I have to calculate
$$\mathbb{E}\left(\int_1^2 (t^2W_t+t^3 )\,dt\mid F_1\right)$$
My attempt:
$$\int_1^2 (t^2W_t+t^3 )\,dt=\int_1^2t^2W_t\,dt+\frac{15}{4}$$
Now I will focus on: $\int_1^2t^2W_t\,dt$
Let's apply Ito formula to a process $X_t(W_t,t)=t^3W_t$
We have
$$dX_t=3t^2W_t\,dt+t^3\,dW_t$$
So we have $$\left.t^3W_t\, \vphantom{\frac11} \right|_1^2=3\int_1^2t^2W_t\,dt+\int_1^2t^3\,dW_t$$
From the above we have that
$$\int_1^2 t^2W_t \, dt=\frac{1}{3}\left(8W_2-W_1-\int_1^2t^3 \, dW_t\right)$$
Going back to expectation I have:
$$\mathbb{E}\left(\int_1^2 (t^2W_t+t^3 )\,dt\mid F_1\right)=\mathbb{E}\left(\int_1^2 t^2W_t \, dt\mid F_1\right)+\frac{15}{4}=\frac{16}{3}-\frac{1}{3}W_1+\frac{15}{4}$$
Is this correct?
The last step is not correct.
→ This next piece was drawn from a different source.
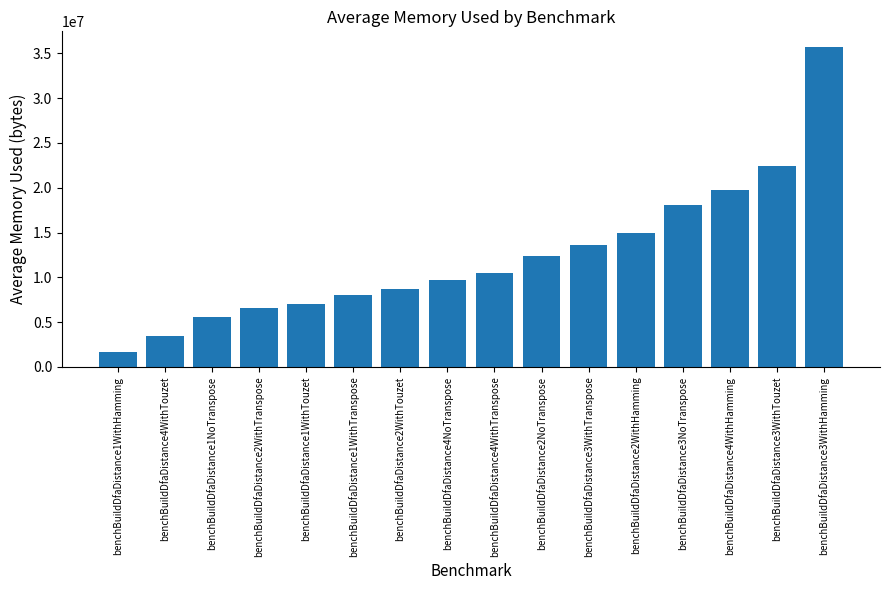

Rank the categories by value from highest to lowest.

benchBuildDfaDistance3WithHamming, benchBuildDfaDistance3WithTouzet, benchBuildDfaDistance4WithHamming, benchBuildDfaDistance3NoTranspose, benchBuildDfaDistance2WithHamming, benchBuildDfaDistance3WithTranspose, benchBuildDfaDistance2NoTranspose, benchBuildDfaDistance4WithTranspose, benchBuildDfaDistance4NoTranspose, benchBuildDfaDistance2WithTouzet, benchBuildDfaDistance1WithTranspose, benchBuildDfaDistance1WithTouzet, benchBuildDfaDistance2WithTranspose, benchBuildDfaDistance1NoTranspose, benchBuildDfaDistance4WithTouzet, benchBuildDfaDistance1WithHamming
Note that
$$\mathbb{E}(W_2 \mid F_1) = W_1$$
since $(W_t)_{t \geq 0}$ is a martingale. Therefore
$$ \frac{1}{3} \mathbb{E}(8 W_2-W_1 \mid F_1) = \frac{7}{3} W_1.$$
The correct result is
$$\frac{7}{3} W_1 + \frac{15}{4}.$$
Instead of applying Itô's formula (which is rather overkill, I would say), one can use the fact that the conditional expectation can be interchanged with integration (see this question), i.e.
$$\mathbb{E} \left( \int_1^2 t^2 W_t \, dt \mid F_1 \right) = \int_1^2 t^2 \mathbb{E}(W_2 \mid F_1) \, dt.$$
Using again $\mathbb{E}(W_2 \mid F_1) = W_1$, the claim follows.